Chief Secretary Orville London has said that there was nothing new in the Assembly being taken to court in a dispute between the Central Government and itself. He added: “It is very interesting to note that with all the hullabaloo taking place one will get the impression that this is the first time that the THA is being taken to court by the central government. He was responding to statements made by Attorney General Anand Ramlogan in the Senate on Wednesday night that Finance Minister Larry Howai had been requested to initiate legal action against the THA and himself in relation to the BOLT arrangement for the MILSHIRV office complex contrary to section 51 of the THA Act.

He stated in an interview on Thursday (18th October 2012) that the THA had to appear in court actions on at least five occasions from 1980 to present. It started way back in 1982 under the 1980 THA Act when then THA chairman Arthur NR Robinson was taken to court by the central government administration of George Chambers.

London added that twice in 1984 the Robinson administration took the central government to court while in 2000 the Assembly administration under Hochoy Charles triggered the Dispute Resolution Commission (DRC) and also it started legal proceedings against the government in 2000.

He said anytime there was a relationship between a local body and a central government or between the THA and the central government there were going to be issues where there was going to be disagreement and the Assembly will be prepared for this round of litigation by the central government.

The Tobago Chief Secretary said the difference between what transpired on those five occasions and what was transpiring now was that the focus was on the issue and not on politicising or slandering, so therefore when you looked at the litigation it was one between the THA and the central government “There were no aspersions cast on individuals who had taken decisions based on their interpretation of their powers under the THA Act,” he said.

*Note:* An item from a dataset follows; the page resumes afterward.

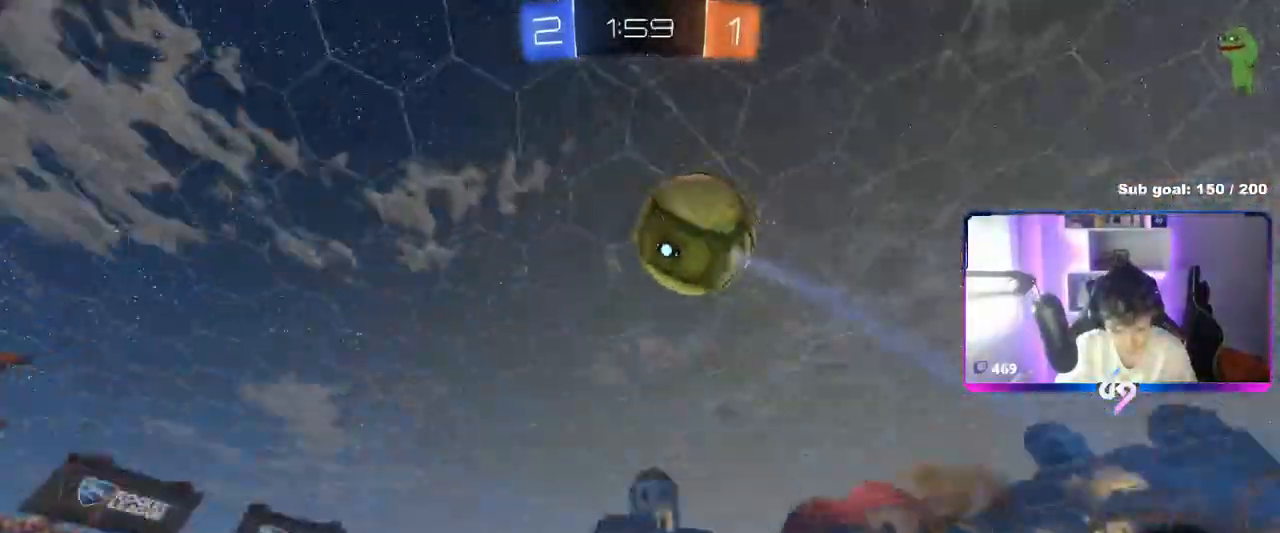
{"keys": ["w"], "mouse": ["left"], "mouse_move": "still", "events": [[200, "space", "down"], [233, "a", "up"], [233, "mouse_left", "down"], [284, "a", "down"], [334, "space", "up"], [434, "a", "up"]]}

He added: “If during the discussion and during the action any evidence was seen of personal involvement then so let it be, but to have a situation where at the beginning of a process before any evidence is put forward, where you have a disagreement between the central government and the THA about the powers of the THA or the control of the central government something that has happened on several occasions in the past and to allow that to create an environment where people’s characters are sullied in this manner, I think that that is very unfortunate.”

London said the Assembly will continue to do what it has to do within the parameters of the law for the development of Tobago. “We recognise that we have constraints but we also recognise that we have certain powers and therefore using those powers we have a responsibility to the people of Tobago.

He said whenever the Assembly made decisions it always consulted with its Senior Legal Adviser Alvin Pascall who in turn would also be advised by senior counsel and his colleagues when he believed that he had an issue in which he needed additional information. He said a legal opinion obtained from Hamil-Smith, attorney’s-at-law indicated that the BOLT arrangement was not contrary to section 51 of the THA Act since it did not involve borrowing. “The decisions we make are in accordance with the laws of Trinidad and Tobago and according to the powers given to the THA under the House of Assembly Act.